Le Corbusier baute 1952 in Marseille die Cité Radieuse – eines der einflussreichsten und umstrittensten Bauwerke der Moderne. Auf dem Dach dieser Stadt in der Stadt platzierte er einen Kindergarten, ein Ort mit phänomenalem Ausblick und eine Verbindung kindgerechter Planung mit der Radikalität des Beton Brut. Berufstätige Eltern und ihre Kinder wurden als integraler Bestandteil einer urbanen Infrastruktur verstanden und mit kurzen Wegen zu dem Betreuungsort auf dem Dach gewürdigt. Im Jahre 1969 wurde in Suhl, der thüringischen Bezirksstadt im südwestlichen Zipfel der DDR, ein modernes CENTRUM-Warenhaus eröffnet. Auf dem Dach hatten die Architekten einen betriebseigenen Kindergarten gebaut, der wie das Terrassencafé daneben in Blickwechsel mit den umgebenden Bergen und neu errichteten Hochhäusern trat.
Für die meisten Kleinkinder ist der Kindergarten der erste öffentliche Ort, an dem sie Gemeinschaft erproben und an dem sie sich die längste Zeit in der Woche aufhalten.
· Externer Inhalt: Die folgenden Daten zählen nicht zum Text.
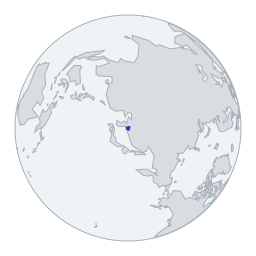 the Earth from above Ryanggang, rotated 115°
{"feature_id": "PRK-3314", "entity_name": "Ryanggang", "entity_type": "Province", "adm_level": 1, "iso_a3": "PRK", "parent_name": "North Korea", "parent_adm1": "", "projection": "orthographic", "projection_center": [127.851, 41.225], "detail": "fine", "context": "on_globe", "style": "filled", "palette": "violet", "viewbox_px": 256, "rotation_deg": 115, "n_neighbors": 0, "source": "natural_earth", "source_scale": "10m", "svg_char_len": 12083}
<svg xmlns="http://www.w3.org/2000/svg" viewBox="0 0 256 256"><g transform="rotate(115 128 128)"><circle cx="128" cy="128" r="113" fill="#eef3f6" stroke="#a8b0b8"/><path d="M213.5,195.2L213.4,195.7L213.3,195.8L213.5,195.2ZM213.1,54.2L213.0,54.4L214.0,55.2L216.8,58.7L215.4,56.9L213.7,55.6L214.2,57.5L209.8,55.9L199.6,50.0L200.3,49.0L197.7,48.0L196.8,49.3L196.8,50.4L186.9,50.6L182.6,57.1L184.9,61.6L181.5,59.0L188.5,69.4L188.5,75.7L186.2,67.2L184.2,65.3L183.1,68.7L180.8,67.6L179.0,68.7L176.3,67.1L175.2,62.5L173.5,61.5L172.8,64.0L169.7,64.2L171.0,60.6L165.8,60.7L162.9,53.6L168.4,46.3L164.5,42.1L164.2,34.1L162.0,34.0L160.5,31.2L157.4,30.1L158.2,29.2L155.0,29.2L154.8,30.3L153.3,30.7L151.5,30.2L152.2,28.8L153.3,28.9L152.5,28.3L153.7,27.8L152.0,27.8L153.2,26.4L149.3,27.1L147.9,25.5L149.4,24.8L152.8,25.7L164.7,27.2L167.3,27.2L167.5,26.0L160.3,21.8L161.7,21.6L160.9,20.8L158.5,20.3L158.3,20.9L153.7,20.0L153.9,21.1L152.1,21.0L150.9,22.0L147.3,21.0L144.3,19.6L145.1,18.8L143.9,18.3L140.0,18.5L138.5,16.9L132.2,15.8L132.3,15.6L137.9,15.8L145.7,16.9L152.1,18.0L159.8,20.0L167.4,22.5L174.8,25.6L182.0,29.2L188.9,33.2L195.5,37.8L201.7,42.9L207.6,48.3L213.1,54.2ZM151.0,17.7L144.4,16.6L144.5,16.6L151.0,17.7ZM231.6,117.0L230.7,115.2L231.6,115.0L231.6,117.0ZM229.8,114.9L230.2,115.4L229.8,115.2L229.8,114.9ZM229.4,115.4L229.7,115.1L229.4,115.6L229.4,115.4ZM228.9,116.2L229.1,115.7L229.1,115.8L228.9,116.2ZM227.8,116.9L227.5,117.0L227.6,116.3L227.8,116.9ZM197.2,51.2L197.0,49.4L198.7,48.8L199.1,50.4L197.2,51.2ZM193.6,52.8L192.9,51.5L195.8,52.4L195.3,52.9L193.6,52.8ZM187.1,65.2L187.5,63.4L187.9,65.6L187.1,65.2ZM179.2,69.1L179.8,70.0L178.6,70.2L179.2,69.1ZM153.0,22.5L152.0,22.2L152.7,22.2L153.0,22.5ZM153.4,23.2L155.0,23.3L155.5,23.7L154.5,23.6L153.4,23.2ZM173.4,68.0L171.3,68.2L173.3,67.2L173.4,68.0ZM151.4,23.0L156.1,24.4L156.8,25.1L153.7,25.4L151.4,23.0ZM169.9,67.8L164.6,68.4L165.6,70.5L159.9,65.3L166.3,66.3L168.6,64.7L168.4,66.6L169.9,67.8ZM155.6,30.8L155.6,29.6L157.3,31.1L155.6,30.8ZM157.0,31.7L164.1,36.1L163.0,37.7L160.9,35.8L160.9,38.6L156.8,37.2L155.9,35.4L157.4,34.5L154.7,34.7L157.0,31.7ZM157.6,62.4L156.2,62.0L157.5,61.6L157.6,62.4ZM152.9,30.9L154.4,31.6L153.6,33.1L150.4,32.0L151.7,31.9L152.9,30.9ZM162.8,40.0L161.7,41.0L158.1,40.2L157.1,40.5L156.6,37.3L162.8,40.0ZM150.9,31.3L148.7,31.5L147.4,30.4L151.3,30.4L150.9,31.3ZM154.7,33.9L154.2,34.6L153.4,33.9L154.7,33.9ZM141.6,27.0L143.4,27.6L143.2,28.4L141.6,27.0ZM148.0,31.7L148.5,32.0L148.6,32.5L146.9,32.4L148.0,31.7ZM154.1,37.0L152.9,36.5L154.2,38.2L151.5,37.8L151.7,35.8L150.5,36.5L149.7,36.4L150.7,34.9L154.1,37.0ZM145.6,33.7L144.9,31.2L141.5,29.9L141.6,29.1L147.0,31.4L145.6,33.7ZM148.5,34.5L146.7,33.8L147.8,33.1L149.7,33.2L148.5,34.5ZM149.7,38.3L153.7,39.5L153.5,39.9L149.7,38.3ZM144.4,33.4L144.6,34.0L144.0,33.4L144.4,33.4ZM147.8,36.9L149.2,37.2L149.0,37.7L147.8,36.9ZM143.8,35.0L143.5,34.2L144.8,34.2L143.8,35.0ZM145.4,36.0L144.8,36.5L145.4,34.7L146.1,36.0L145.4,36.0ZM147.3,37.3L147.7,37.6L146.8,37.1L147.3,37.3ZM139.1,35.7L139.6,33.3L142.4,33.2L141.5,35.5L139.1,35.7ZM56.4,41.1L49.2,48.6L47.6,50.4L45.0,52.4L35.9,64.7L37.2,64.5L32.5,74.6L31.7,79.9L37.7,75.7L39.1,66.9L42.8,62.6L44.6,67.1L43.9,75.4L45.3,74.0L48.7,66.8L51.6,66.9L50.2,64.2L48.5,66.6L47.7,65.1L49.2,62.8L50.1,62.9L51.2,60.2L46.4,61.0L44.1,63.6L45.1,58.4L41.4,62.2L40.6,61.9L46.4,55.3L48.2,54.2L56.6,45.7L54.8,46.3L46.8,54.5L48.0,52.8L45.5,54.2L48.3,51.8L57.5,43.1L60.4,39.2L58.8,39.1L59.2,38.8L69.0,32.1L72.1,30.3L65.3,35.4L67.2,34.6L73.1,31.3L70.5,33.2L72.1,32.6L70.0,34.7L71.4,35.9L69.9,38.0L74.7,37.1L74.5,38.2L71.7,38.3L69.0,39.7L65.7,45.6L66.4,46.3L69.8,45.4L68.4,47.3L72.1,45.7L72.4,49.0L75.2,43.8L79.2,43.0L81.7,44.4L83.5,43.3L79.5,41.1L77.5,41.1L74.9,42.5L69.7,42.2L69.9,40.5L77.2,37.6L78.3,35.1L83.5,34.3L91.2,40.3L92.2,43.8L84.9,51.3L82.2,50.9L83.5,47.8L78.4,51.5L80.7,50.8L79.6,52.5L83.2,52.5L82.6,53.8L87.0,51.8L86.7,53.3L83.9,54.6L88.9,56.3L89.4,59.6L90.8,59.5L92.2,58.3L91.8,63.5L92.9,63.2L93.5,61.3L95.9,59.5L100.2,58.5L99.8,60.3L98.2,60.9L94.4,65.2L90.2,66.8L90.5,67.5L94.0,66.6L98.7,61.3L101.4,60.2L99.5,62.8L100.4,61.7L101.6,61.8L102.5,63.6L104.7,60.9L118.4,59.7L121.5,63.5L118.3,65.7L127.5,67.7L130.2,72.4L130.7,70.6L135.4,70.7L134.7,69.2L135.3,68.4L147.1,68.8L149.6,70.5L155.2,69.2L155.5,68.4L154.0,66.9L159.9,65.3L165.6,70.5L164.8,72.1L168.9,74.5L166.4,78.0L166.2,82.2L161.0,85.0L161.3,88.3L162.9,88.9L164.5,94.0L162.3,103.0L157.0,93.0L159.0,80.3L157.6,85.1L155.8,83.3L154.0,84.7L153.2,88.3L154.4,89.1L142.4,92.3L136.2,101.4L141.8,101.8L144.1,105.2L142.0,117.2L127.5,130.9L130.5,136.7L130.0,140.0L125.8,141.4L126.4,136.5L123.1,134.0L124.2,131.2L117.6,132.2L118.8,128.2L113.1,131.1L114.1,134.7L119.4,135.1L114.0,139.7L118.1,146.3L117.3,153.0L106.5,162.1L97.2,163.2L96.4,165.0L93.4,161.7L88.3,164.2L93.2,176.8L92.7,179.7L85.0,183.0L85.0,180.8L77.0,172.3L74.7,178.7L80.8,186.9L82.9,194.1L77.9,190.3L75.9,183.7L73.0,180.5L74.3,174.8L73.0,164.4L68.0,164.0L68.9,160.3L66.3,150.3L59.4,149.2L48.1,153.0L45.7,161.6L42.2,163.2L40.0,146.3L41.8,136.6L39.4,135.2L38.6,123.6L32.4,113.6L33.0,110.5L31.5,109.5L31.2,103.9L32.8,99.1L31.9,97.0L28.1,109.9L29.3,112.2L32.3,111.4L30.9,115.2L31.3,121.5L25.4,124.1L18.6,116.6L20.5,109.5L28.8,84.5L29.9,83.2L30.1,83.0L30.4,82.5L28.5,84.2L30.7,79.7L23.6,95.1L21.3,100.5L18.5,116.7L18.1,116.9L18.0,121.2L20.8,127.0L20.2,129.0L17.3,134.5L15.7,136.3L15.4,128.0L15.7,119.8L16.6,111.5L18.1,103.4L20.2,95.4L22.9,87.6L26.1,80.0L29.9,72.6L34.3,65.5L39.1,58.8L44.4,52.5L50.2,46.6L56.4,41.1ZM40.5,87.9L41.8,93.1L45.8,87.1L46.6,88.8L47.6,86.2L46.0,86.7L49.3,80.3L51.5,81.5L53.7,79.5L53.3,77.7L48.8,76.6L44.1,85.6L41.8,85.9L40.5,87.9ZM136.7,15.7L132.5,15.6L133.9,15.5L130.8,15.4L136.7,15.7ZM143.1,16.4L140.4,16.1L143.6,16.5L143.1,16.4ZM82.8,28.3L80.6,29.3L79.3,29.3L81.3,27.4L83.2,27.3L82.8,28.3ZM77.9,31.0L84.6,29.0L83.7,30.4L83.0,29.9L81.7,31.0L80.4,30.6L72.9,34.0L71.3,34.3L75.8,30.1L75.2,31.2L77.4,30.0L77.9,31.0ZM103.4,23.9L106.3,23.7L100.5,26.9L98.5,26.7L100.3,24.6L103.7,23.5L103.4,23.9ZM144.9,23.6L146.4,23.7L146.2,24.0L144.8,24.2L144.9,23.6ZM142.5,27.3L138.2,23.3L139.7,23.2L135.5,21.3L137.7,20.5L140.4,21.7L138.9,19.8L142.3,20.6L140.8,19.4L146.6,22.1L149.5,22.9L145.4,22.3L143.2,23.0L143.2,23.6L145.2,25.8L150.5,28.2L149.2,29.5L146.9,29.8L145.4,29.4L146.7,28.6L143.8,28.7L144.6,27.3L142.5,27.3ZM120.6,35.9L122.7,34.6L117.1,35.6L117.8,33.8L117.1,34.0L116.2,32.7L113.9,31.5L114.8,30.8L113.5,30.7L112.9,29.9L111.5,29.5L112.5,28.1L110.8,27.6L112.3,27.3L109.1,26.9L111.9,26.6L111.4,25.7L109.0,26.4L118.0,20.8L119.6,19.1L119.4,18.0L124.3,17.9L127.5,19.1L129.4,21.1L127.1,23.0L129.7,22.8L129.4,23.6L127.5,23.4L130.3,24.3L129.5,25.0L131.2,27.5L135.6,28.6L136.4,29.7L134.2,29.6L136.4,30.8L132.9,31.4L133.3,32.3L130.2,33.9L125.8,33.5L126.6,34.5L124.3,35.9L120.6,35.9ZM138.1,36.0L132.7,35.7L130.4,34.6L136.7,32.3L136.8,31.4L140.8,30.1L144.0,31.8L142.6,32.0L141.9,32.6L141.2,31.8L141.3,32.9L139.3,33.2L138.9,34.2L137.2,33.8L138.1,36.0ZM47.9,50.8L47.0,51.9L46.2,53.4L44.6,54.4L47.9,50.8ZM54.1,44.7L53.6,45.4L51.0,47.3L51.9,46.2L54.1,44.7ZM55.6,44.3L53.8,45.3L55.3,44.1L55.6,44.3ZM71.5,39.0L71.3,39.9L70.4,40.3L69.5,40.2L71.5,39.0ZM104.0,39.5L105.5,38.7L106.0,39.0L110.0,38.5L109.8,40.0L107.3,40.9L104.0,39.5ZM36.6,75.2L35.6,74.7L36.3,73.4L36.5,73.8L36.6,75.2ZM39.3,63.8L37.6,67.1L38.9,64.1L39.3,63.8ZM104.4,41.0L106.1,40.6L104.9,41.6L104.4,41.0ZM109.9,41.1L108.9,42.2L110.3,40.1L109.9,41.1ZM20.1,160.2L20.6,161.9L20.1,160.2ZM110.8,214.4L114.3,215.2L114.2,215.5L110.8,214.4ZM107.2,212.6L111.1,213.4L106.6,213.2L107.2,212.6ZM112.6,213.6L116.7,213.5L118.4,213.1L118.1,213.8L112.6,213.6ZM104.6,212.1L90.6,208.7L85.2,206.2L86.4,205.3L95.1,208.0L104.6,212.1ZM86.0,205.1L77.9,198.5L67.7,182.2L71.3,184.0L82.2,195.7L81.4,196.6L86.3,201.4L86.0,205.1ZM106.0,203.0L105.2,206.4L97.4,204.4L93.9,203.0L91.5,197.6L92.9,195.5L95.7,196.3L107.2,190.2L111.1,193.1L107.4,196.1L110.7,200.0L106.0,203.0ZM45.9,162.8L47.2,169.5L45.4,169.1L45.9,162.8ZM112.3,184.7L107.4,187.8L112.0,183.3L112.3,184.7ZM115.3,180.0L115.4,182.2L113.6,179.8L115.3,180.0ZM95.9,167.9L92.9,167.6L93.0,166.0L97.0,165.6L95.9,167.9ZM116.7,158.5L115.9,163.2L115.1,164.6L114.1,161.6L116.7,158.5ZM104.9,54.6L99.5,53.5L95.5,54.0L93.0,56.3L94.2,52.8L100.4,52.0L104.9,54.6ZM116.8,58.8L118.9,57.1L119.6,58.3L119.2,58.9L116.8,58.8ZM117.0,57.4L116.7,54.5L118.9,53.9L118.7,56.3L117.0,57.4ZM110.3,47.2L108.7,46.7L109.7,45.9L110.3,47.2ZM153.5,237.5L152.8,237.1L157.7,236.0L156.2,236.8L153.5,237.5ZM192.3,220.5L193.3,219.8L193.9,219.1L194.1,219.2L194.7,218.8L192.3,220.5ZM133.8,235.4L112.3,236.5L107.3,235.5L108.1,234.6L102.7,229.8L104.2,230.2L102.6,226.9L115.1,225.9L123.9,220.7L131.4,221.6L136.7,217.0L144.6,217.2L142.5,221.0L151.0,222.8L156.0,214.3L161.9,222.1L168.5,223.5L171.1,226.9L161.7,234.1L155.7,236.0L154.3,236.0L151.8,236.8L147.6,237.2L144.7,236.1L142.4,236.8L144.4,235.4L141.1,236.7L138.6,235.8L133.8,235.4ZM190.4,213.4L191.8,213.0L194.0,213.2L191.9,213.9L190.4,213.4ZM210.1,199.0L210.8,199.1L209.4,200.2L210.1,199.0ZM213.3,195.8L211.6,197.3L213.5,195.2L213.3,195.8ZM196.7,206.4L197.4,206.6L196.9,207.0L196.7,206.4ZM196.2,206.5L196.9,205.4L196.8,206.2L196.2,206.5ZM189.6,204.5L190.4,203.7L190.7,204.0L189.6,204.5ZM119.5,215.9L124.3,213.8L127.0,213.8L119.5,215.9ZM188.4,203.9L186.5,204.4L186.7,203.8L188.4,203.9ZM188.5,202.7L188.3,202.0L189.6,203.3L188.5,202.7ZM184.7,202.2L187.1,202.8L184.5,202.5L184.7,202.2ZM183.3,202.8L181.6,202.7L181.7,202.4L183.3,202.8ZM164.6,207.6L171.0,210.8L166.0,211.5L160.4,209.6L156.4,212.6L146.9,212.8L149.0,211.1L147.6,208.7L138.1,207.8L136.1,206.1L139.5,205.1L133.2,203.5L140.0,203.0L142.9,206.4L146.8,203.7L153.6,204.1L160.4,204.6L165.9,206.4L164.6,207.6ZM140.2,210.4L141.4,210.4L140.4,211.4L140.2,210.4ZM178.3,201.7L180.8,202.7L180.6,203.1L179.4,203.2L178.3,201.7ZM167.2,205.7L173.1,202.0L174.6,201.7L170.6,205.5L167.2,205.7ZM171.6,200.4L174.4,200.3L176.0,201.6L175.4,202.1L171.6,200.4ZM126.3,206.7L126.1,207.7L124.3,206.8L126.3,206.7ZM128.6,206.3L133.8,207.7L128.1,207.1L128.6,206.3ZM113.0,201.2L114.4,203.8L119.1,202.9L115.6,204.6L118.8,208.7L117.8,209.9L114.5,205.5L113.5,209.4L111.5,209.0L110.2,205.4L112.3,201.3L114.3,199.7L122.9,200.0L113.0,201.2ZM128.5,203.6L127.1,200.7L128.2,199.0L129.6,200.5L128.5,203.6ZM123.2,193.6L119.7,189.8L116.5,190.6L123.3,186.7L125.4,191.0L123.2,193.6ZM120.5,185.8L117.4,186.5L120.7,184.1L120.5,185.8ZM116.7,185.3L116.5,182.8L118.9,183.5L116.7,185.3ZM122.1,186.1L123.0,182.0L124.0,184.6L122.1,186.1ZM116.0,177.1L120.8,181.9L114.3,179.2L114.7,171.0L117.6,171.2L116.0,177.1ZM136.5,144.4L136.3,141.8L139.0,141.4L138.4,143.3L136.5,144.4ZM147.8,138.5L139.7,140.5L133.1,142.3L134.8,143.7L132.8,147.9L130.6,143.5L135.6,139.2L140.5,138.6L141.8,135.0L145.8,132.7L145.8,128.1L147.8,126.2L149.2,130.3L147.8,138.5ZM145.7,126.1L147.2,117.9L152.2,119.3L152.9,121.4L150.1,124.5L147.7,123.6L145.7,126.1ZM149.1,116.4L146.7,115.5L144.1,103.1L144.8,101.0L149.4,110.7L147.4,110.4L147.2,113.3L149.1,116.4ZM156.3,63.0L156.2,62.1L157.2,62.9L156.3,63.0ZM134.7,67.6L135.7,66.6L136.8,67.5L134.7,67.6ZM139.0,64.5L137.0,64.1L139.3,63.7L139.0,64.5ZM132.6,63.6L136.3,63.6L132.5,64.7L132.6,63.6Z" fill="#d9dde1" stroke="#a8b0b8" stroke-width="1"/><path d="M129.3,126.4L129.5,126.4L129.5,126.5L129.4,126.5L129.2,126.6L129.3,126.7L129.3,126.8L129.4,127.0L129.5,127.2L129.5,127.3L129.5,127.5L129.4,127.6L129.5,127.7L129.5,127.8L129.6,128.0L129.6,128.3L129.5,128.2L129.3,128.1L129.2,128.1L129.1,128.3L128.9,128.4L128.8,128.5L128.8,128.8L128.7,128.9L128.7,129.0L128.5,129.3L128.4,129.3L128.3,129.2L128.3,129.3L128.2,129.3L128.0,129.6L127.9,129.6L127.9,129.4L127.8,129.2L127.7,129.2L127.6,128.9L127.5,128.7L127.7,128.4L127.7,128.2L127.5,128.3L127.4,128.3L127.3,128.2L127.2,128.1L126.9,128.2L126.7,128.0L126.7,127.9L126.8,127.9L126.7,127.9L126.7,127.7L126.5,127.4L126.7,127.2L126.8,127.0L127.0,127.3L126.9,127.3L127.0,127.4L127.2,127.5L127.3,127.5L127.5,127.5L127.8,127.6L128.0,127.6L128.3,127.6L128.5,127.6L128.6,127.4L128.6,127.2L128.4,127.0L128.4,126.8L128.3,126.7L128.2,126.5L128.3,126.5L128.6,126.4L128.8,126.4L128.8,126.5L129.0,126.5L129.1,126.4L129.3,126.4L129.3,126.4Z" fill="#8b5cf6" stroke="#5b21b6" stroke-width="1.5"/></g></svg>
Die Ausstellung „Das Haus spielt mit“ nimmt einen filmischen Essay von Anne König und Maya Schweizer zu den aus heutiger Sicht visionär wirkenden Dachkindergärten in Marseille und Suhl zum Ausgangspunkt, um weitere historische und gegenwärtige Entwürfe von Kindergärten des Neuen Bauens und der faschistischen Architektur mit den Mitteln der Kunst zu hinterfragen und zu kommentieren.
Von Architekten der Moderne, die ausgehend von der Reformpädagogik versuchten, das Neue Bauen, das Neue Lernen und auch das Neue Sehen miteinander zu verknüpfen (Franz Schuster, Margarete Schütte-Lihotzky) schlägt die Ausstellung einen Bogen zu wegweisenden aktuellen künstlerische Interpretationen.
Vom „Faschistischen Kindergarten“ (Till Gathmann) über Erziehung in der DDR (das Foto- und Sachbuch „Entwicklungswunder Mensch“ von Evelyn Richter und Hans-Dieter Schmidt) und idealtypische Entwürfe von und mit Kindern heute (Martin Schmidl, Olga Feger) bis hin zu Formen der prekären Betreuung von Kindern in „Kinderbewahrstuben“ heutiger Einkaufszentren (Ina Kwon) rückt der Blick der jeweiligen Zeit auf das Kind in den Mittelpunkt der Ausstellung. Exemplarisch werden so gesellschaftliche Wertvorstellungen und bestimmte Ideologien, die der Architektur wie auch den mit ihr verbundenen Erziehungskonzepten und Lebensentwürfen zugrunde liegen, beleuchtet.